We greatly value the extraordinary breadth and depth of talent and expertise in Delaware. As we have said before, we expect to have a major, vibrant presence and equal or higher level of employment in the state over time as we build a global agriculture leader. We believe that being an independent company, better positioned to compete in the marketplace, will enable us to create long-term opportunities for
our employee base and our Delaware community.

You’ve had a good initial reaction to your stock repurchase and dividend. Why do that now?

As we worked to determine the financial policies for the new company, we were focused on ensuring we were establishing a disciplined approach to capital allocation and shareholder friendly priorities. This included a projected dividend of 25% to 35% of net income, as well as a commitment to return capital to shareholder through share repurchases. Prior to the spin-off, the company had expressed that the board would consider a share repurchase program shortly after the separation on June 1. On June 26, we announced the authorization of a $1 billion share repurchase program and our first common stock dividend as an independent company – collectively reinforcing the company’s ongoing commitment to return value to shareholders.
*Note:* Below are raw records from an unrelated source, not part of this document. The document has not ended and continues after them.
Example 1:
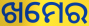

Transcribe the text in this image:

ଖମେର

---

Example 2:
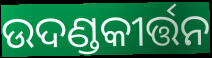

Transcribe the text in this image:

ଉଦଣ୍ଡକୀର୍ତ୍ତନ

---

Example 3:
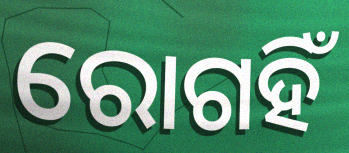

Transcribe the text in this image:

ରୋଗହିଁ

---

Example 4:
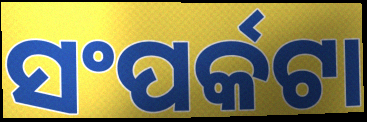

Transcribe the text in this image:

ସଂପର୍କଟା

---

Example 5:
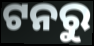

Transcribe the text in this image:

ଟନରୁ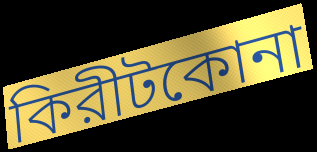
কিরীটকোনাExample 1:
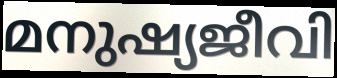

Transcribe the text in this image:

മനുഷ്യജീവി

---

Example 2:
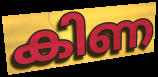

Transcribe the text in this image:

കിണ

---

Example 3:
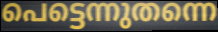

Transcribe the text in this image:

പെട്ടെന്നുതന്നെ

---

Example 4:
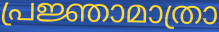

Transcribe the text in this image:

പ്രജ്ഞാമാത്രാ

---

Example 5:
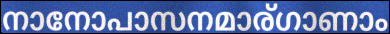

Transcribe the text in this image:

നാനോപാസനമാര്ഗാണാം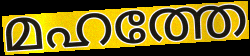
മഹത്തേ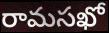
రామసఖో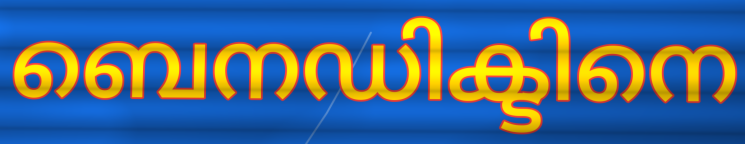
ബെനഡിക്ടിനെ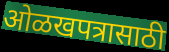
ओळखपत्रासाठीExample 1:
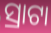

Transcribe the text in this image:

ସ୍ରାଟା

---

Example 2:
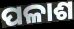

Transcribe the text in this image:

ପଳାଶ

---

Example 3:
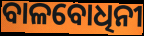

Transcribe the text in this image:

ବାଳବୋଧିନୀ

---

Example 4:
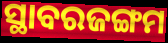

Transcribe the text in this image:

ସ୍ଥାବରଜଙ୍ଗମ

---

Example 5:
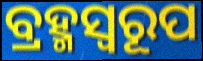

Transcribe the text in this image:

ବ୍ରହ୍ମସ୍ୱରୂପ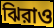
ঝিরাওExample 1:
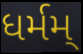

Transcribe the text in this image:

ધર્મમ્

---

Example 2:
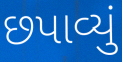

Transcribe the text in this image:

છપાવ્યું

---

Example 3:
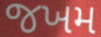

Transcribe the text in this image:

જખમ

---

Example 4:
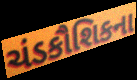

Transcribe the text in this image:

ચંડકૌશિકના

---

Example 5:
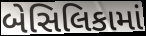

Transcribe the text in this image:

બેસિલિકામાં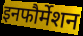
इनफौर्मेशन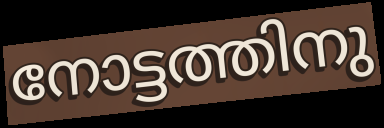
നോട്ടത്തിനു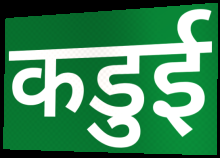
कडुईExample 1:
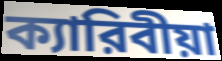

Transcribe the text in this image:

ক্যারিবীয়া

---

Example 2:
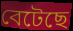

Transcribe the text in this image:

বেটেছে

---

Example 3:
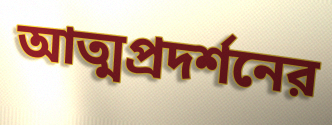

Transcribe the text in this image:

আত্মপ্রদর্শনের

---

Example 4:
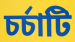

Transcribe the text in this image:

চর্চাটি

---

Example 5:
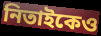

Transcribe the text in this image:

নিতাইকেও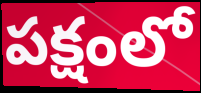
పక్షంలోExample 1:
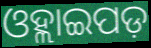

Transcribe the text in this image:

ଓହ୍ଲାଇପଡ଼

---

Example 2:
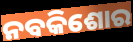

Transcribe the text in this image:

ନବକିଶୋର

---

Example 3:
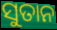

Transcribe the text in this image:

ସୁତାନ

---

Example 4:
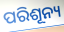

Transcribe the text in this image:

ପରିଶୂନ୍ୟ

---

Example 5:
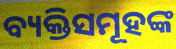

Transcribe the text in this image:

Corteva got off to a bit of a rocky start. Given your role, what steps do you take to mitigate investor and media concerns?

As with any newly public company, we need to continue to educate all our stakeholders, including the investment community, about how and why we are a new kind of agriculture company. Many of them already see the distinction and appreciate our potential. They understand that our fundamentals remain strong, and we are well positioned to drive performance once our industry’s short-term macro challenges subside. Internally, our organization is laser-focused on meeting the needs of our customers and executing against our business objectives, so that we are positioned to deliver strong performance over the long term.